Stored items:
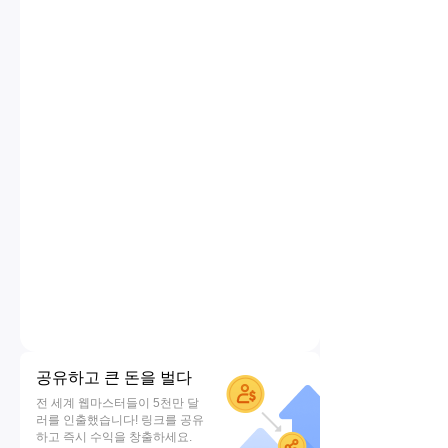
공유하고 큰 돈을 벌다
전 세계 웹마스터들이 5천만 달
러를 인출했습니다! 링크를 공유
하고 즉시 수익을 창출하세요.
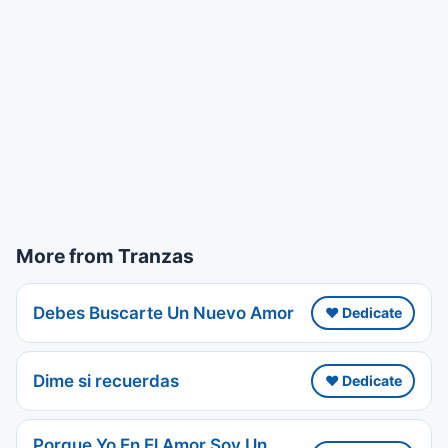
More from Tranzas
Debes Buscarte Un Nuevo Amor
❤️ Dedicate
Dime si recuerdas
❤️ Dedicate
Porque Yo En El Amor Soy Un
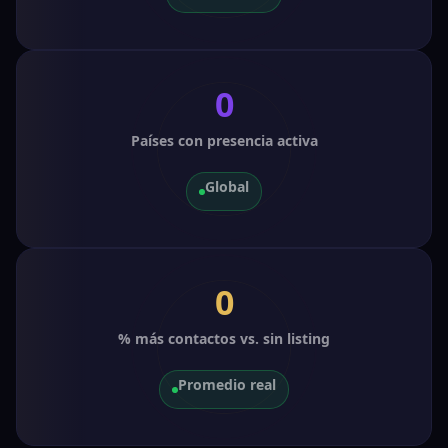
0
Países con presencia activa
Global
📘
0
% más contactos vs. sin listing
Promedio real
--
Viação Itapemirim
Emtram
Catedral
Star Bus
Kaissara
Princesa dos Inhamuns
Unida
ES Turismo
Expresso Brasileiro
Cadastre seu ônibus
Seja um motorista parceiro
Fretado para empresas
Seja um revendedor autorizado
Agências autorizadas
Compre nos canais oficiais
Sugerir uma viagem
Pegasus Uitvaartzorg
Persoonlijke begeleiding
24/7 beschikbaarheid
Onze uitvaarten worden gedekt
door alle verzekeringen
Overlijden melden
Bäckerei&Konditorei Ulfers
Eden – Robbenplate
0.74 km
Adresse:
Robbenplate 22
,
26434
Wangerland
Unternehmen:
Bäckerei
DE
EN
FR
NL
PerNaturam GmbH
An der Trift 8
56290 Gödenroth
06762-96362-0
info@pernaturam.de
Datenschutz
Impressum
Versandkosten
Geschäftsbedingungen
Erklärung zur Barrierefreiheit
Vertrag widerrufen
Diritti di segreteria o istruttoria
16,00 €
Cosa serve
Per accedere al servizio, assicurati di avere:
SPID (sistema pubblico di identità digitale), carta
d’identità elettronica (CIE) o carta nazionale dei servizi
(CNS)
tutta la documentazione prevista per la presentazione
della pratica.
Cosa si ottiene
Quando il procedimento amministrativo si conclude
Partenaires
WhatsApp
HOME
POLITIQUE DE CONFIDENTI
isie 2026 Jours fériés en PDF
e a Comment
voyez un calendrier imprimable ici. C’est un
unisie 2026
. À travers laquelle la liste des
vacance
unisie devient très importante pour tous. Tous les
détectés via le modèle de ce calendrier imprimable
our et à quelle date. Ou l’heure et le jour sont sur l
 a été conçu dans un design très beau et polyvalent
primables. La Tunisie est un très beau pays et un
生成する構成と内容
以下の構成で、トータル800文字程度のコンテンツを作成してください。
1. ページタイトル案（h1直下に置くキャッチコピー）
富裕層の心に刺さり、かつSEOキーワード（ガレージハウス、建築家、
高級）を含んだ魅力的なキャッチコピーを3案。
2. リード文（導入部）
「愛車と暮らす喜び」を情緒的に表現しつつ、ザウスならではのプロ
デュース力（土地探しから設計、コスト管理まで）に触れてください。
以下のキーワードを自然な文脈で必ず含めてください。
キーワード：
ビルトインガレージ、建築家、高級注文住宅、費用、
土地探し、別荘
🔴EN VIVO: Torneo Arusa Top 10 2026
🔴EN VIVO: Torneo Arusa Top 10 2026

■ **Job item**
With the pictures omitted, copy the entries above exactly from the line containing "공유하고 큰 돈을 벌다" through the line containing "Promedio real", both lines included.

■ **Solution to this exercise**
공유하고 큰 돈을 벌다
전 세계 웹마스터들이 5천만 달
러를 인출했습니다! 링크를 공유
하고 즉시 수익을 창출하세요.
More from Tranzas
Debes Buscarte Un Nuevo Amor
❤️ Dedicate
Dime si recuerdas
❤️ Dedicate
Porque Yo En El Amor Soy Un
0
Países con presencia activa
Global
📘
0
% más contactos vs. sin listing
Promedio real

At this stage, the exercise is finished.